- _READING TEXT_
# How much do you spend in food ?



## Blackdude (Feb 28, 2003)

How much do you spend in food in a mouth for all your P's
Just and average and tell us what you have in your tank !?

me for my 3½ Rhom, it's around 10$ a mouth

And You ?


----------



## RhomZilla (Feb 12, 2003)

I would say.. $40-80 a month


----------



## nitrofish (Jan 14, 2003)

2 big bags of shrimp and 1 bag of smelt last me a month, and costs about 20 bucks


----------



## nitrofish (Jan 14, 2003)

im feeding 9 pygocentrus and 4 serrasalumus species


----------



## MR HARLEY (Aug 12, 2003)

I spend alot ..I only what the best for them..
I am feeding 6 pygos and 1 serramasalmus ....


----------



## Mr. Hannibal (Feb 21, 2003)

I feed my 21 Ps mostly fish fillet (that you can find cheap) and beefheart and occasionally shrimp...and i spend only $15 a month...







!


----------



## thoroughbred (Mar 14, 2003)

maybe 20 a month cause beefheart is huge and catfish filets are cheap also beter than buying from lfs


----------



## faty (Oct 26, 2003)

i spend about 30 bucks for feeders and krill for 3 pygos


----------



## Blackdude (Feb 28, 2003)

MR HARLEY said:


> I spend alot ..I only what the best for them..
> I am feeding 6 pygos and 1 serramasalmus ....


 Alot ?... if it's not to personel , how much ?


----------



## Zuri (Jun 23, 2003)

For my Rhom alone, about $10/mo. For ALL 10 of my critters, about $40/mo. I use a plethora of foods, from live to frozen to pellets.


----------



## MR HARLEY (Aug 12, 2003)

Blackdude said:


> MR HARLEY said:
> 
> 
> > I spend alot ..I only what the best for them..
> ...


Not personnel at all at the time of the post i didnt want to do the math but I got time now so here we go 
I'd say I spend 50 to 60 bucks a month on fishfood that consists of beefheart, Fresh smelt, catfish , salmon , pellets , freeze dried krill, hikari pellets , shrimp , and occasional feeders....sometimes I give them fruit too but thats only if I run out ...
some of the time its my girl spending on the food







, she loves them ...


----------



## mr_meanor (Nov 5, 2003)

- _EXTRACTED DATA_

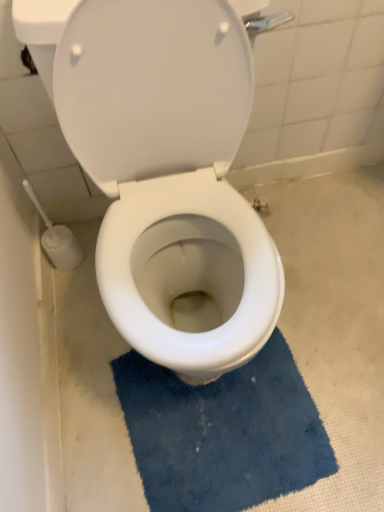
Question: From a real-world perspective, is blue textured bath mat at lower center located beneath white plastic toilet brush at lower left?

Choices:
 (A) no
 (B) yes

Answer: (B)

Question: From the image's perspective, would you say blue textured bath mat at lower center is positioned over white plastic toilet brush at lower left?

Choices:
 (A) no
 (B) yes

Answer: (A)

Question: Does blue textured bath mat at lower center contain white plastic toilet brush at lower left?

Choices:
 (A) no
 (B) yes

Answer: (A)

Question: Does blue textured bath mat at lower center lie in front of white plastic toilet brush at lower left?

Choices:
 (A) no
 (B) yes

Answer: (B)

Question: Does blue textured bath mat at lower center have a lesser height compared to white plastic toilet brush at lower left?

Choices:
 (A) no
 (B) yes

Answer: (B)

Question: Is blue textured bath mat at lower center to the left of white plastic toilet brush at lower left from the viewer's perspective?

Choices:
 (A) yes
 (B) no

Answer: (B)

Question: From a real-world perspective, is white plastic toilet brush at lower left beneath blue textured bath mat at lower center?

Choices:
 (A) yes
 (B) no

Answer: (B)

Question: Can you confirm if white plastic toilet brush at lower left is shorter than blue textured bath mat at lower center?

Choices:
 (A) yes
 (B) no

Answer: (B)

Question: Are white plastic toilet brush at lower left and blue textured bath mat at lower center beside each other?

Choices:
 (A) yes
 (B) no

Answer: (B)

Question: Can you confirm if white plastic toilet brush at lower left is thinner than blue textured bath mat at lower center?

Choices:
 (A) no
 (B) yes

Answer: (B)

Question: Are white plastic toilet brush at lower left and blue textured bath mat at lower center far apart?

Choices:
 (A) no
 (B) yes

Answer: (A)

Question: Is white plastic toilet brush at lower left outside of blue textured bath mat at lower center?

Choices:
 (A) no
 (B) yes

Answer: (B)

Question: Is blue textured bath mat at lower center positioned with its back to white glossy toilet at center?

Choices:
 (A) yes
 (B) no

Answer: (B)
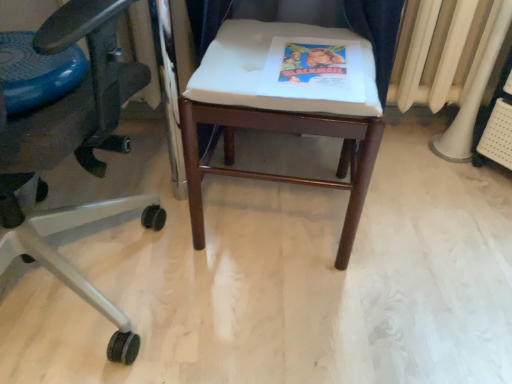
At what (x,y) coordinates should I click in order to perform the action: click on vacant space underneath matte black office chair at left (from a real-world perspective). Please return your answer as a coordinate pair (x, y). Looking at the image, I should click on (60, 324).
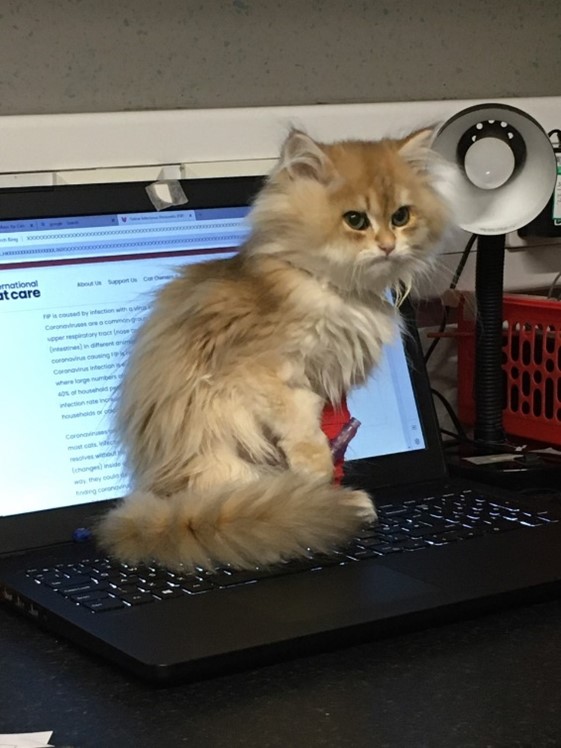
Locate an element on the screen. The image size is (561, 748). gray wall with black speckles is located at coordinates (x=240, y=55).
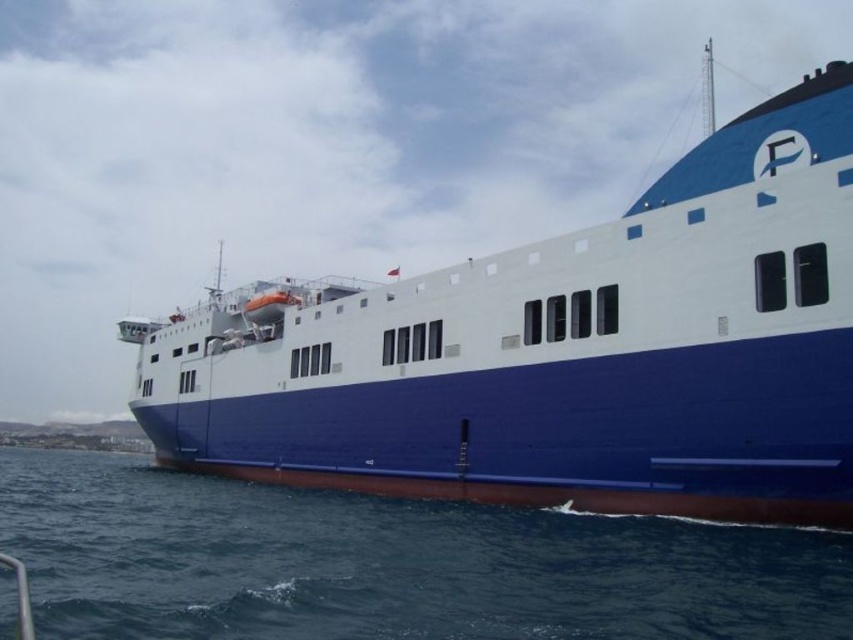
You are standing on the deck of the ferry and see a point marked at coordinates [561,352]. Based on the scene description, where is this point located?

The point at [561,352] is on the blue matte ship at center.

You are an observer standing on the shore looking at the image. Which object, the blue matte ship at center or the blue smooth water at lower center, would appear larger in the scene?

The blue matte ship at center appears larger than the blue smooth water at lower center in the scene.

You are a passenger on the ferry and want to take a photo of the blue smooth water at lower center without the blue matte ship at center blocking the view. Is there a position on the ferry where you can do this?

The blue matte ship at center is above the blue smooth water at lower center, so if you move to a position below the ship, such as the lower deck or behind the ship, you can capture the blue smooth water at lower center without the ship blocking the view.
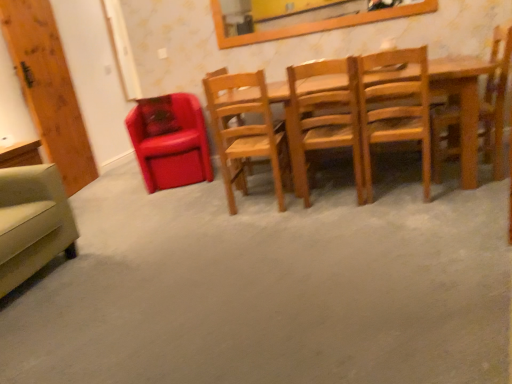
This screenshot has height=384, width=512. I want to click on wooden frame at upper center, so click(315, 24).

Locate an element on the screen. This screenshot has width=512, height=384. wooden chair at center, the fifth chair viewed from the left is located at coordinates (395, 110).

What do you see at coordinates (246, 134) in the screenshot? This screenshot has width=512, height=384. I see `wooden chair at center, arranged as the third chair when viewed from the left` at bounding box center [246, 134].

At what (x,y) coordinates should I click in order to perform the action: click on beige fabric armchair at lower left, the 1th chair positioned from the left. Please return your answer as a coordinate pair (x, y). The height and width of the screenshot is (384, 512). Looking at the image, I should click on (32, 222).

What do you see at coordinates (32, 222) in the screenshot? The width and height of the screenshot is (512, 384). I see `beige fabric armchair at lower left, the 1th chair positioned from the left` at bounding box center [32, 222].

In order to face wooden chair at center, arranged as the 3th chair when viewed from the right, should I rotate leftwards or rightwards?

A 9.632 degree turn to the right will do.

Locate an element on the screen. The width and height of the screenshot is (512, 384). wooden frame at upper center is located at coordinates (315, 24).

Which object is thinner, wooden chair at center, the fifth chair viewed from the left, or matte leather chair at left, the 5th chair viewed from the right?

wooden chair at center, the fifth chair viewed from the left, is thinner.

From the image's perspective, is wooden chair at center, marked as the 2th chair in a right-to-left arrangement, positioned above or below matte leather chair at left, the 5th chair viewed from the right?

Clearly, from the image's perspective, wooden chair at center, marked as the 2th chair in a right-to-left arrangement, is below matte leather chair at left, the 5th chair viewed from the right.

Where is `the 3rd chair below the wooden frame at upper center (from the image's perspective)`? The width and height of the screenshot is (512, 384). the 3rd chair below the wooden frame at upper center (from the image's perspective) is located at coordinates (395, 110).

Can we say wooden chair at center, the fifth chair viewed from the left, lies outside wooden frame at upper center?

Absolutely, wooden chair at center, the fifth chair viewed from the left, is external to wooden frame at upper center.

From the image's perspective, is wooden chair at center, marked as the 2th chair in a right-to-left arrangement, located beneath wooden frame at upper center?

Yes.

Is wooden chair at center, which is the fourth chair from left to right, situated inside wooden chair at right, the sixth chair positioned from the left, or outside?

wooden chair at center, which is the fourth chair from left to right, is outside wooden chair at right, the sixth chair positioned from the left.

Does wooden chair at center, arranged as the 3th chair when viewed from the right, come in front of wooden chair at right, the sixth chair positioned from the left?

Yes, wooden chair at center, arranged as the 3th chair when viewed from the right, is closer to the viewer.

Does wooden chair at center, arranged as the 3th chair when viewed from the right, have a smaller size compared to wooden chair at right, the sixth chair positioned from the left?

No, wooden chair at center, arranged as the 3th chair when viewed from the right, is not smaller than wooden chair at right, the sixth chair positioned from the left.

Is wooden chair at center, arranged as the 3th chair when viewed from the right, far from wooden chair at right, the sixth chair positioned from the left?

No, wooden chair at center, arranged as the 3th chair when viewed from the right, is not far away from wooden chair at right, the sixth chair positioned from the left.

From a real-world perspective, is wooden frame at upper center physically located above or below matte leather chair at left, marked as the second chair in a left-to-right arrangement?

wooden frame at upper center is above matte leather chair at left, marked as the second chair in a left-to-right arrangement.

- _WRITTEN TASKS_
1. Using the food-cost thread, decide whether each statement agrees with it: (a) nitrofish says two big bags of shrimp and one bag of smelt last a month for about 20 bucks; (b) Mr. Hannibal spends about $30 a month on food; (c) Zuri spends about $40 a month feeding all 10 animals. For each, answer yes or no and quote the words that decide it.
2. List every poster in the food-cost thread who gives a spending amount as a number, along with the amount they state.
Nothing in the records is needed here.

- _OUTPUTS IN ORDER_
1.
(a) Yes: "2 big bags of shrimp and 1 bag of smelt last me a month, and costs about 20 bucks"
(b) No: "i spend only $15 a month"
(c) Yes: "For ALL 10 of my critters, about $40/mo."

2.
Blackdude: 10$ a mouth
RhomZilla: $40-80 a month
nitrofish: about 20 bucks
Mr. Hannibal: $15 a month
thoroughbred: 20 a month
faty: about 30 bucks
Zuri: about $10/mo for the Rhom alone, about $40/mo for all 10
MR HARLEY: 50 to 60 bucks a month